Permaneció de pie, pero tomó de nuevo la taza con pulso tembloroso. El imperceptible tintineo de la taza fue el único sonido que hubo cuando que la devolvió al platillo y dijo:

–Tengo que marcharme. Me siento algo indispuesta. Como si fuera a desmayarme en cualquier momento. Estoy avergonzada de mí misma por haber venido. Qué Dios te bendiga, joven, y que tengas una larga vida.

Se volvió hacia la puerta, pero él se interpuso en su camino.

–Haga lo que ha venido a hacer.

–¿Qué? ¿Qué?

–Ya lo sabe. Lo sabe perfectamente. No me importa. Hágalo.

–Pero…

–Adelante –dijo él, bajando el tono de voz. Cerró los ojos, los brazos a los costados, esperando.

Le miró la cara y luego el pecho, donde bajo la camisa había un leve temblor.

–Ahora –dijo él en voz baja.

Ella casi se movió.

–Ahora –repitió.

Dio un paso hacia él. Volvió la cabeza y acercó la oreja derecha, agachándose un poco, centímetro a centímetro, hasta tocar con ella el pecho del joven.

Podría haberse echado a llorar, pero no lo hizo. Podría haber exclamado algo, pero no lo hizo. Cerraba los ojos con fuerza y estaba escuchando. Movió los labios, diciendo algo, tal vez un nombre, una y otra vez, casi al ritmo del latido que oía bajo la camisa, bajo la piel, en el interior del cuerpo del paciente joven.

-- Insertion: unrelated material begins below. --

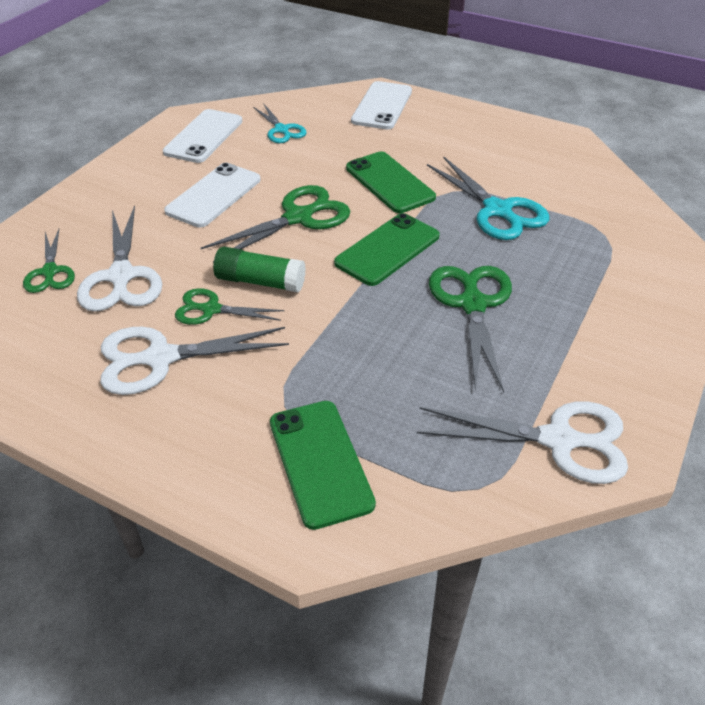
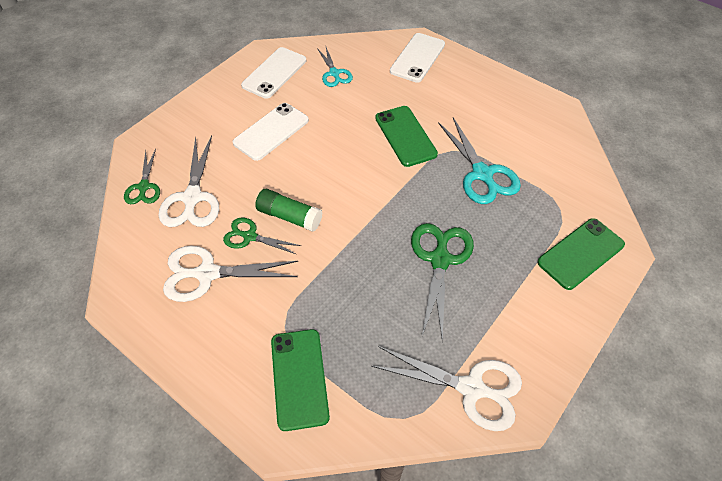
camera: 10 degrees right, 10 degrees up
green scissors [201,185,350,263] -> none
green phone [334,213,440,286] -> green phone moved to [537,218,625,290]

El corazón seguía latiendo allí.

Escuchó.

Los latidos del corazón eran regulares, constantes.

Pasó un rato escuchando. Poco a poco recuperó el aliento, sus mejillas recuperaron su color.

Escuchó.

Los latidos del corazón.

Entonces levantó la cabeza, miró por última vez a la cara al joven, y rozó fugazmente con los labios su mejilla, se dio la vuelta y recorrió apresuradamente el trecho que la separaba de la puerta, todo ello sin dar las gracias, puesto que no era necesario darlas. Abrió la puerta sin volverse siquiera, salió y la cerró con suavidad.

El joven esperó unos instantes. Levantó la mano derecha y la deslizó por la camisa, por su pecho, para palpar lo que había dentro. Seguía con los ojos cerrados y el rostro vacío de toda emoción.

Después de volverse, tomó asiento sin mirar dónde se había sentado, alcanzó la taza y apuró el café.